**Selected text**:
Uploaded image for project: 'Satellite'
  1. Satellite
  2. SAT-41274

Sending OpenSCAP reports concurrently requires too much memory on Capsule/Satellite

XMLWordPrintable

    • Icon: Bug Bug
    • Resolution: Unresolved
    • Icon: Undefined Undefined
    • None
    • None
    • SCAP Plugin
    • None
    • False
    • sat-endeavour
    • None
    • None
    • None
    • None

      Description of problem:

      When a Capsule (or Satellite) processes an OpenSCAP report from a client, it forks a new `smart-proxy` process for that (https://github.com/theforeman/smart_proxy_openscap/blob/master/lib/smart_proxy_openscap/helpers.rb#L8). This approach does not scale when tens or hundreds of client systems upload their profile at the same time (typical setup per Satellite). In that case, many tens of spawned `smart-proxy` processes are running, each consuming 300M+ memory (often 0.5G-3G). That triggers a huge memory consumption in (a few tens of) GBs.
       
      The spwaning approach simply does not scale wrt consumed memory. Esp. for the recommended scenario "run the reports on all clients at one time" (there is no splay among clients).

**Required action**:
Answer these questions from the issue above:
1. What is the issue's key?
2. What process does a Capsule fork for each OpenSCAP report it processes?
3. Which recommended scenario does the issue say the spawning approach handles especially poorly?

Data excerpts
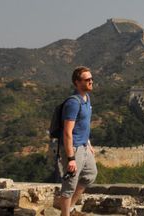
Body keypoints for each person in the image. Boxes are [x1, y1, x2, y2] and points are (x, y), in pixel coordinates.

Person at [58, 67, 97, 216]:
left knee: (90, 175)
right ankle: (65, 214)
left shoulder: (86, 99)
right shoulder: (73, 103)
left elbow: (83, 125)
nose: (91, 81)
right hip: (73, 148)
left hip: (83, 146)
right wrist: (71, 158)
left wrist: (88, 143)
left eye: (91, 79)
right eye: (87, 80)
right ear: (77, 82)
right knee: (70, 185)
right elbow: (67, 132)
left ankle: (71, 206)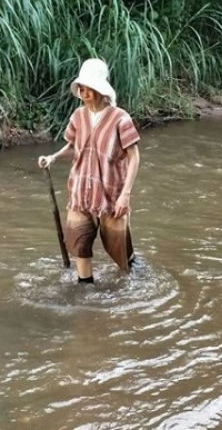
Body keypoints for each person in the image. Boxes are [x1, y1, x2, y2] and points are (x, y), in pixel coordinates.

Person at [38, 58, 141, 284]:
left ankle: (132, 267)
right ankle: (85, 289)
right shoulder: (78, 116)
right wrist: (53, 157)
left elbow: (134, 157)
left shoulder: (120, 118)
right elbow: (74, 145)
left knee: (119, 248)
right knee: (78, 242)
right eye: (81, 88)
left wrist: (126, 194)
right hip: (80, 193)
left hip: (112, 195)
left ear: (100, 89)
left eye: (88, 88)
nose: (84, 92)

**Exercise result**:
1. SAT-41274
2. A new `smart-proxy` process.
3. "run the reports on all clients at one time"